Kaufman started out selling stamps at Gimbels and checking hats and selling cigars at the Progressive Era Political Club in Greenwich Village.
Boyfriend Alfredo Viazzi, an aspiring writer, introduced Kaufman to the restaurant business at Portofino, his café in Greenwich Village, a popular hangout for writers and theater people.
Viazzi says Ms. Kaufman "took my pots and pans" when the relationship ended and she opened her own restaurant for $10,000.
The writers followed Kaufman. The welcoming new proprietoress provided running tabs for the ofttimes broke authors struggling to finish their first books or pitching free lance articles in order to pay the rent.
"Poor bastards," she said in an interview last year with John Heilpern for Vanity Fair, referring to writers. "I like their minds."
"One writer who ran up a considerable tab eventually went into the bakery business and tried to pay her back in ganache cakes," reported Heilpern. "Another regular, Winston Groom, owed several thousand dollars, then wrote Forrest Gump and happily settled his debt."
Jackie Kennedy preferred a table in the back with Onassis. "She sent Caroline and John over for dinner when they were teenagers and said, ‘Look after them. Send me the bill,’" explained Kaufman.

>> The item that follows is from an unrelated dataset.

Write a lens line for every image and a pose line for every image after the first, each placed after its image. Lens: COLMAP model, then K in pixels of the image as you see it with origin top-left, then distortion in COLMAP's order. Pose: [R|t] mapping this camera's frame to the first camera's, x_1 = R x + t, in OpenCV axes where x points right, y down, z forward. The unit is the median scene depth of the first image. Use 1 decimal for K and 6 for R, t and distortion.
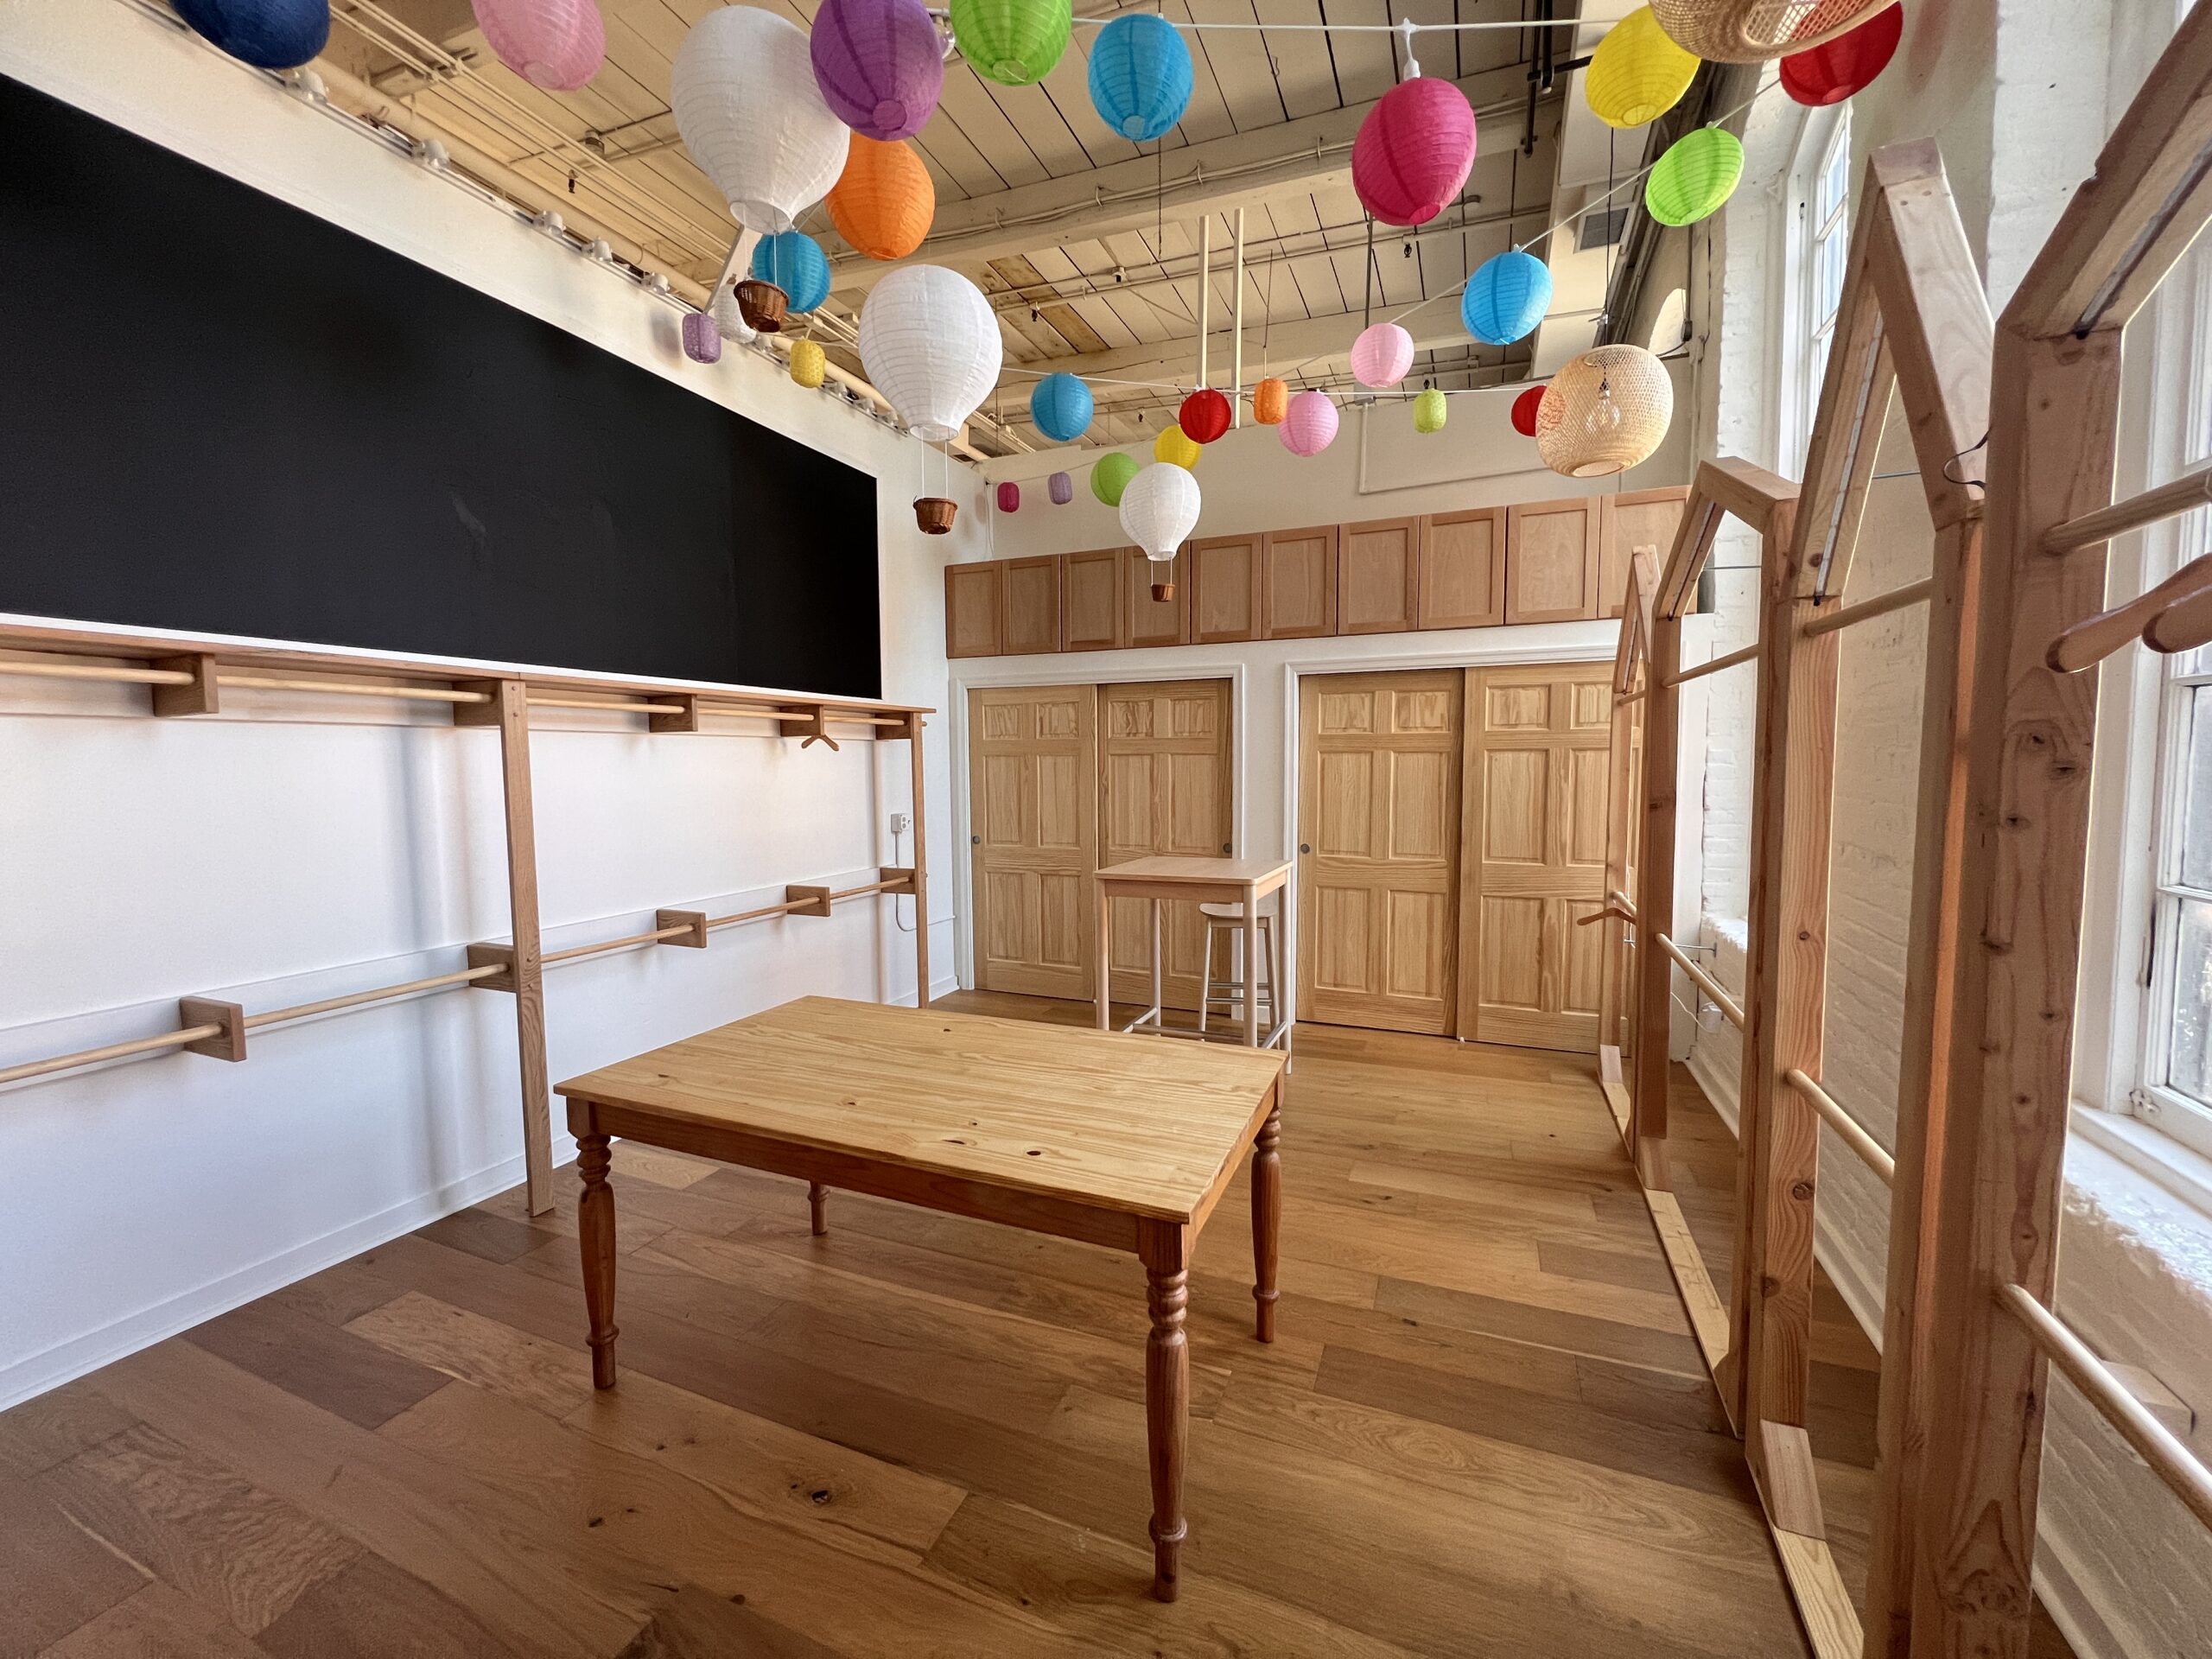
lens RADIAL K [[894.4, 0, 1101.9], [0, 894.4, 817.9], [0, 0, 1]] dist [-0.001106, -0.000453]
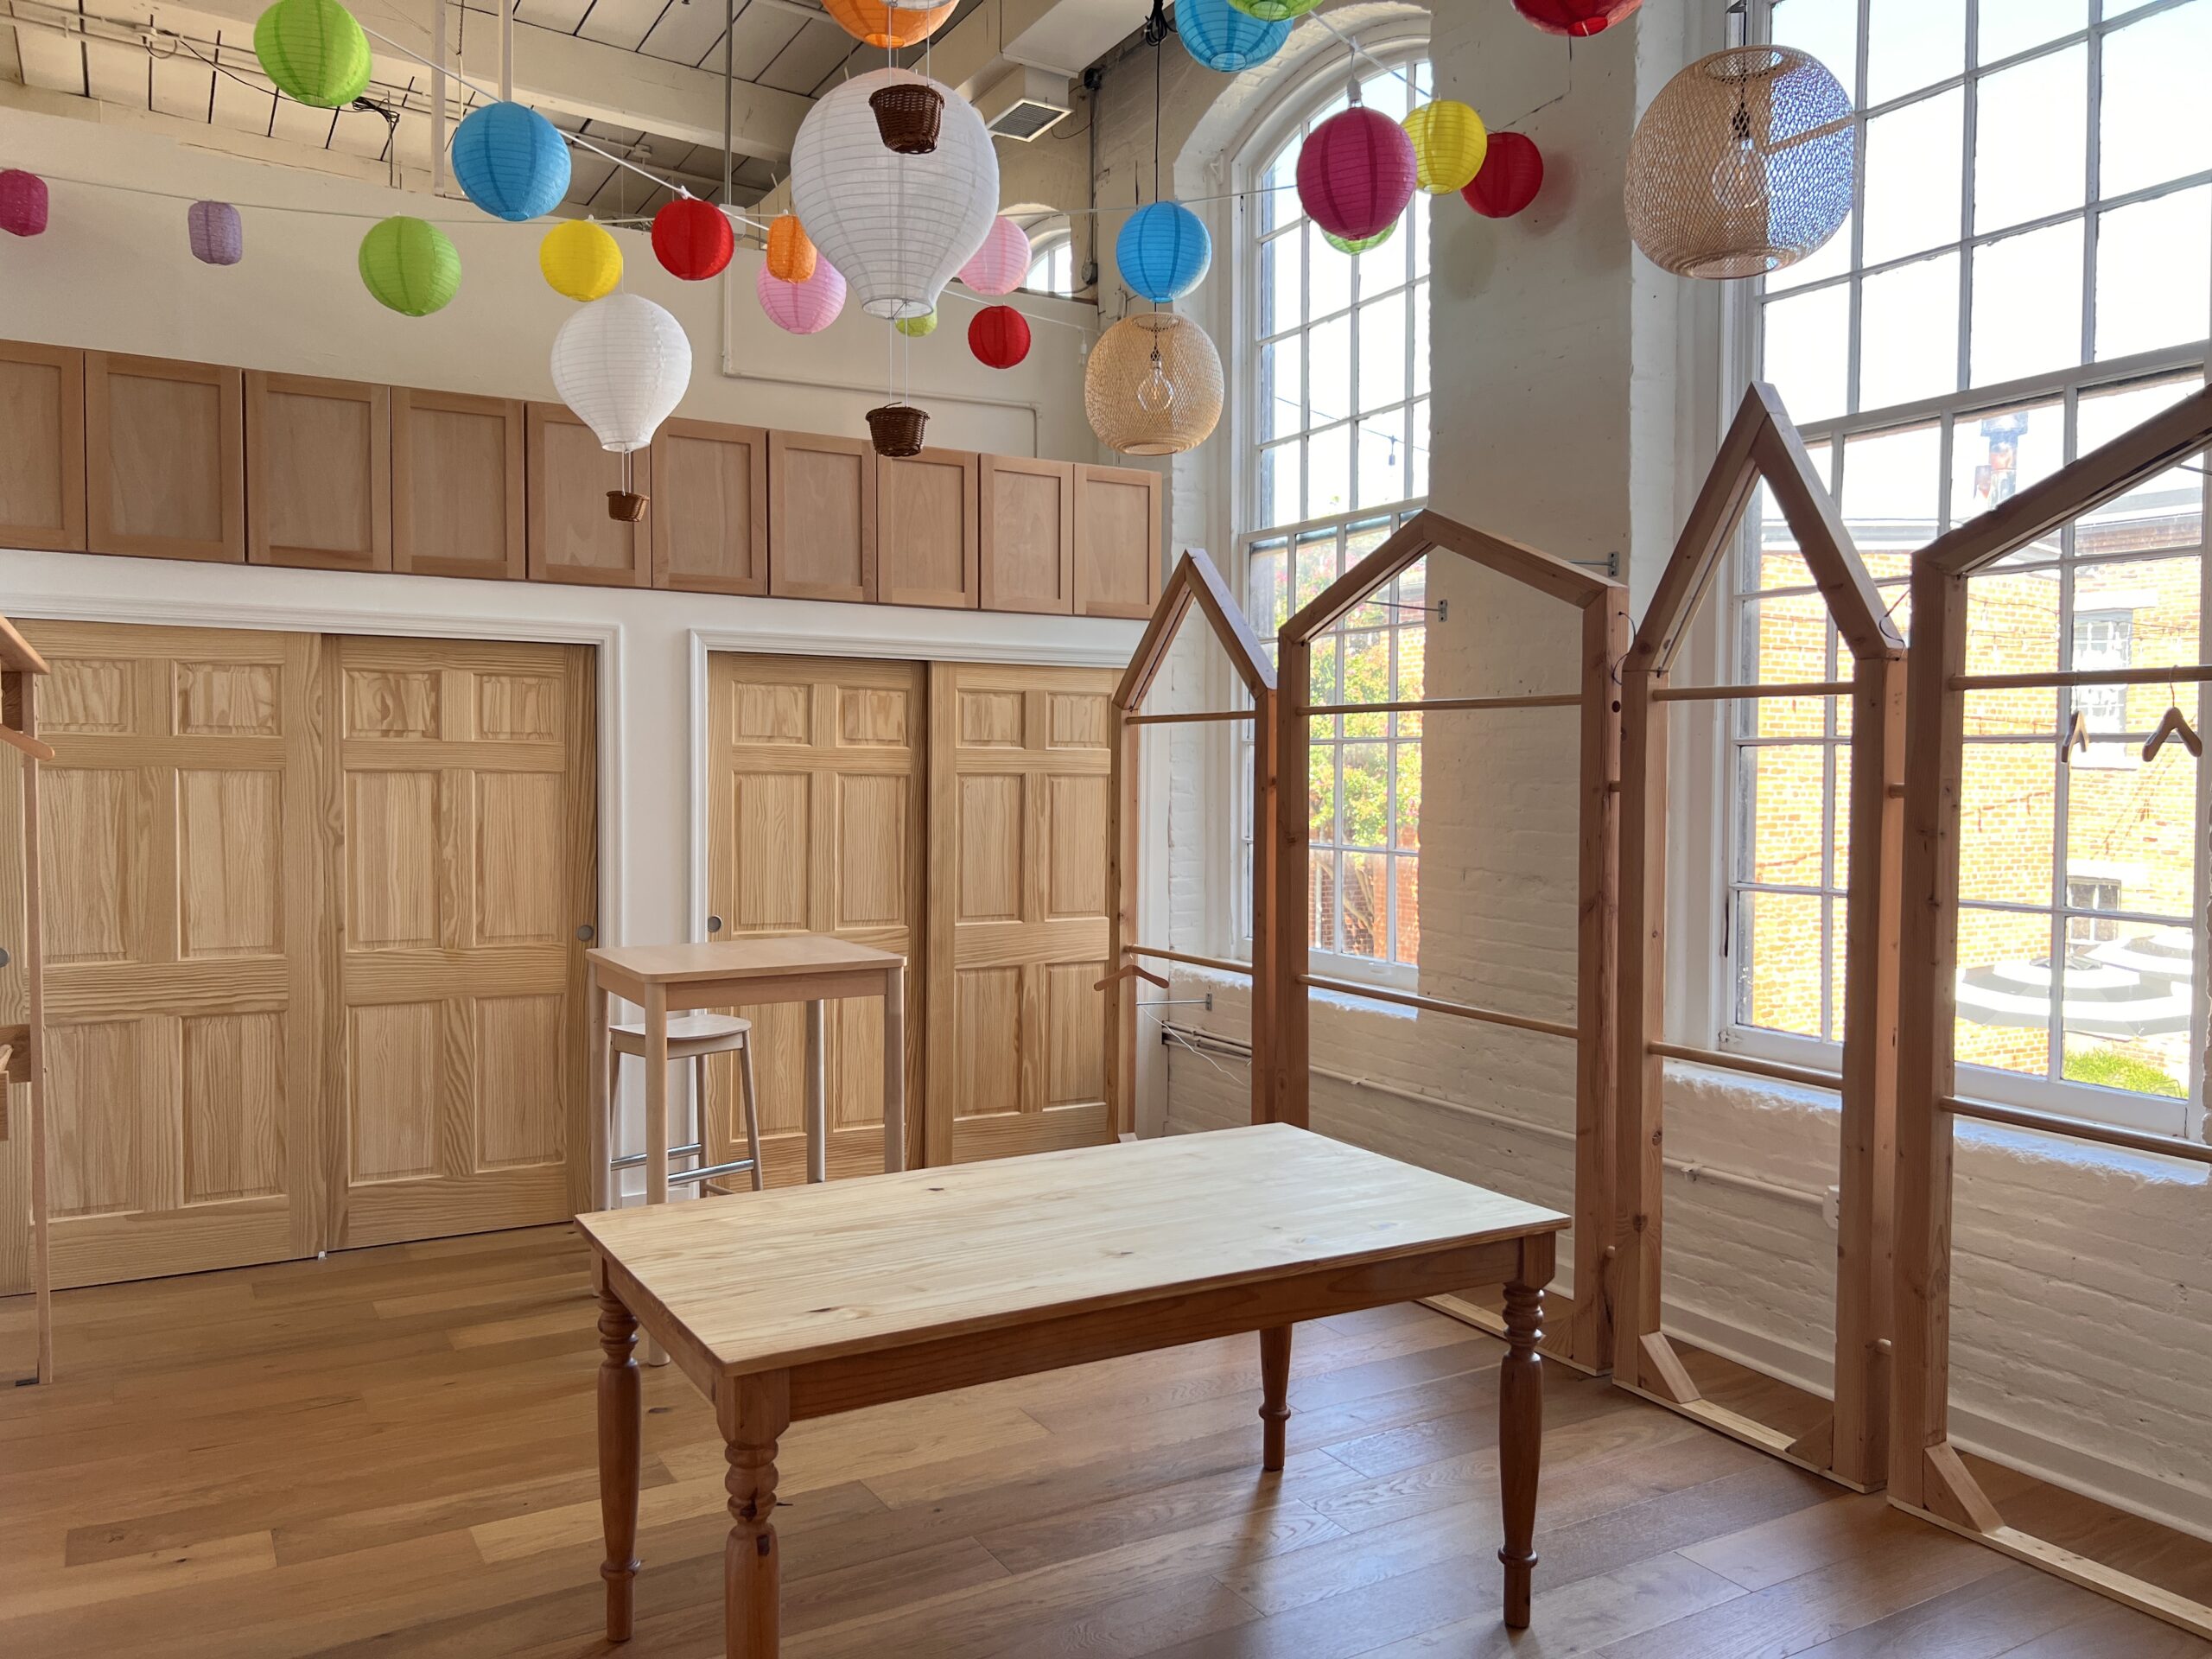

A table in the corridor was saved for Woody Allen most nights, no reservation necessary. Her standard line if a newcomer asked for directions to the men’s room: "Make a right at Woody Allen."
"I’m very lucky," Kaufman told Heilpern. "I get to go out seven nights a week and meet a lot of people I happen to like. How bad is that?"
Writing in 2005 that "there is no one even vaguely like her," Liz Smith summed up Kaufman: "The owner of this unpretentious spot is a big-hearted closet intellectual, a sexy charmer and a red-hot plump and powerful mama, who isn’t a pushover and who is, indeed, a hard taskmaster for phonies and fakes. If she is your friend, you hardly need other friends. If you misbehave around her, she could throw your ass right out into the street."
In1998, a marketing executive sued her for $12 million. He’d ordered one drink to split with his companion. Ms. Kaufman allegedly said, "You people look to me like poor white trash." He claimed Kaufman then slapped him in the face. She denied it all, saying just that he got in her face.
The litigious customer didn’t get the $12 million jackpot. "Time was when men were men," Kaufman said last year in the Vanity Fair interview. "Now they call a lawyer and sue you."
Ralph R. Reiland, a columnist with the Pittsburgh Tribune-Review, is an associate professor of economics at Robert Morris University and the owner of Amel’s restaurant in Pittsburgh.